Update the records below by replacing "chart" with "graph" wherever it occurs, keeping everything else the same. Leave the pictures out of your answer.

Plotted data images:
______________________________

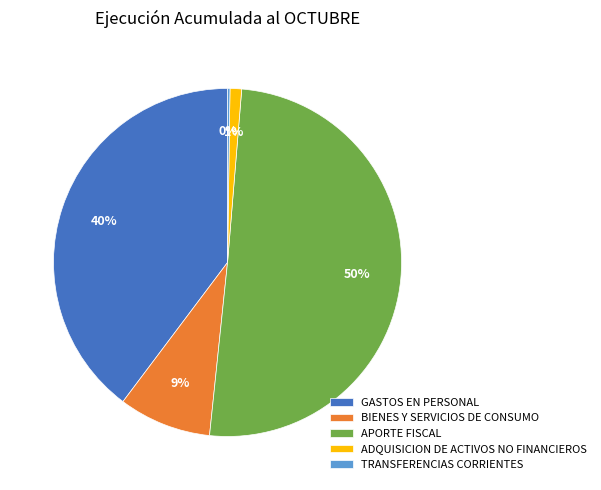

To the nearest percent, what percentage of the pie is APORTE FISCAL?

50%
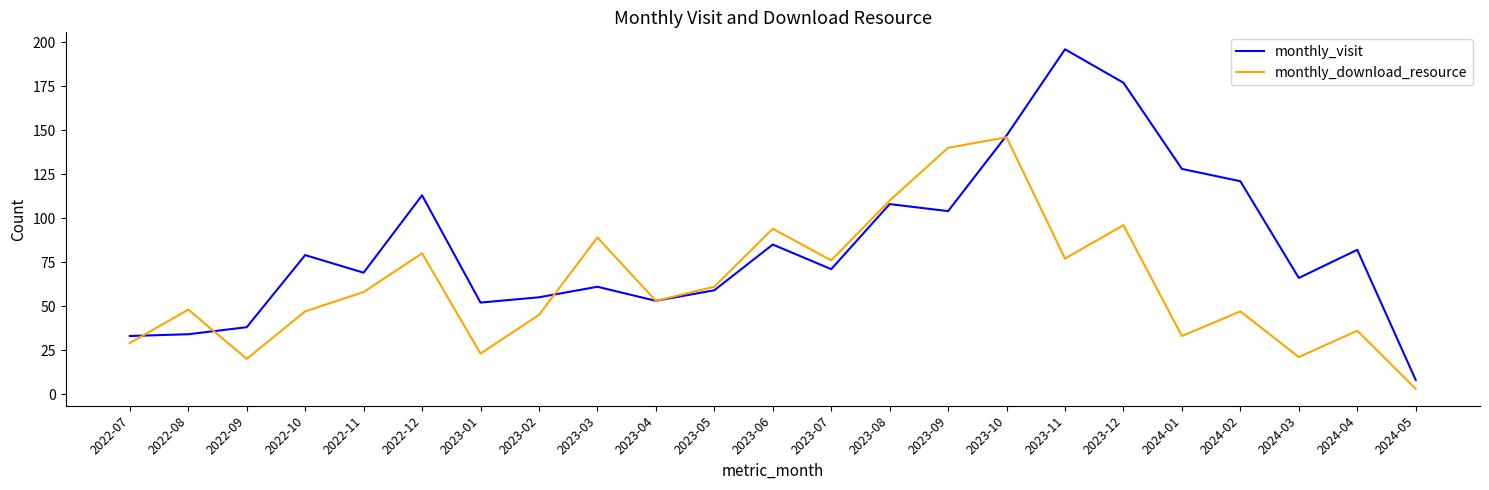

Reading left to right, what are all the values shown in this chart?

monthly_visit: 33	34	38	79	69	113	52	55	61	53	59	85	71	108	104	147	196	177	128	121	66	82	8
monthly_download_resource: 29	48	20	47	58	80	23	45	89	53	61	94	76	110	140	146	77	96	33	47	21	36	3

______________________________

SOLUTION TO THIS PROBLEM =>
To the nearest percent, what percentage of the pie is APORTE FISCAL?

50%

Reading left to right, what are all the values shown in this graph?

monthly_visit: 33	34	38	79	69	113	52	55	61	53	59	85	71	108	104	147	196	177	128	121	66	82	8
monthly_download_resource: 29	48	20	47	58	80	23	45	89	53	61	94	76	110	140	146	77	96	33	47	21	36	3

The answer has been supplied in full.